### [Text block]

++++++++++++++++++++

Toki - Data Expression API

last update: 2020-06-24

Expression is the base class used to create any kind of expressions inside toki.

A toki expression is based on metadsl expression and, in general, it would create expressions for types, datatypes and operations.

Note

Currently there is no way to change __init__ or __new__ methods of an expression class. Each time an expression is instantiated, metadsl clones that expression, so the __new__ method is called again and receives some parameters used by the metadsl expression.

For now, we can define a method expr that will create a new expression for that class:

e = Literal.expr(1, type='int64')

Note

Every function, method or class should use typing.

Initially, Toki core has the following main modules:

  • api

  • datatypes

  • operations

  • rules

  • types

The main expression classes should use Expr suffix, facilitating the identification of which classes are the base classes, for example: Expr, DataTypeExpr TypeExpr and OperationExpr. Generally, these classes are not used directly, they can be used for typing or as base or metaclass classes.

API

toki.api is responsable for preparing toki API, creating expression for each combination of operations and types and datatypes.

Data Types

toki.datatypes is responsible for defining all the data type expressions. Its main class is DataTypeExpr. All the other data type classes shouldn’t use the suffix Expr.

The initial toki plan is to add support for numeric, text, boolean and date/time data types.

Data type expressions can be created using expression constructor functions. Generally, these constructors could be used with 1 positional parameter or a keyword value:

  • for Int64: int64(1) or int64(value=1)

  • for Float64: float64(1.0) or float64(value=1.0)

  • for Date: date('2020-02-02') or date('2020-02-02')

Some expression constructors could have extra parameters, for example: Decimal('1.1234', precision=4)

Note

Internally, this module is commonly abbreviated as dts.

++++++++++++++++++++

### [Source data]
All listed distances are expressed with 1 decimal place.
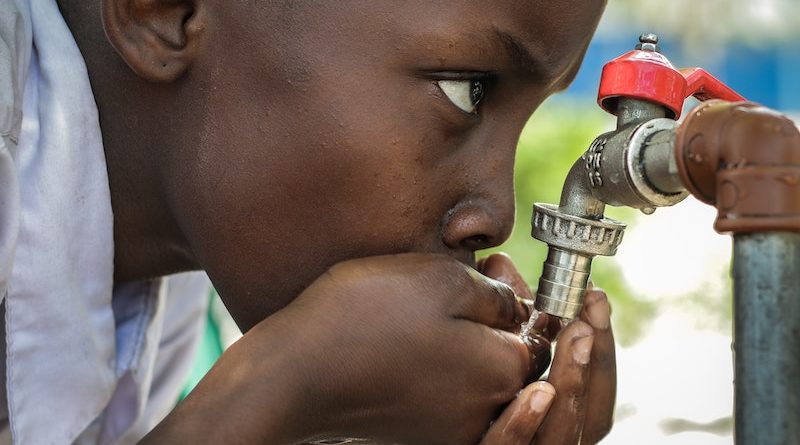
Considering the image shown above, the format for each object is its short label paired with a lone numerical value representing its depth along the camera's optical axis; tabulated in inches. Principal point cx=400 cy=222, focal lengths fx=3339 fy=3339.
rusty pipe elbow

++++++++++++++++++++

### [Required action]
Continue the Toki expression API documentation from the point where it currently ends.

### [Answer to this task]
Operations

toki.operations is responsible for defining all the expressions for operations, such as Add, Subtract, etc. Its main class is OperationExpr. All the other operation classes shouldn’t use the suffix Expr. If it is a base operation used for other classes, the suffix Op should be used (e.g. BinaryOp).

toki operations should have a result_type object that will be used to create a result expression.

This is a 2-step expression: 1) it creates an instance of an operation expression and it is used as a parameter for 2) an instance of a datatype, type or another operation expression, according to the result_type. It would look similar to:

n1 = int64(1)
n2 = int64(2)

(n1 + n2) -> Add(left=n1, right=n2) -> IntegerScalar(parent=Add(left=n1, right=n2))

For the second step we could use the keyword source or parent or value. For now, parent will be used because the expressions are nodes in a graph. But it is open for discussion.

Note

Internally, this module is commonly abbreviated as ops.

Rules

toki.rules is responsible for defining all the expression types.

Note

Internally, this module is commonly abbreviated as rls.

Types

toki.types is responsible for defining all the expression types. For example the main toki expression class is Expr

Note

Internally, this module is commonly abbreviated as tps.

Backends subpackage

toki aims to supply, initially, some base backends, such as String Standard SQL and SQLAlchemy, so new backends could just inherit that.

General notes

  • toki supports python >= 3.8.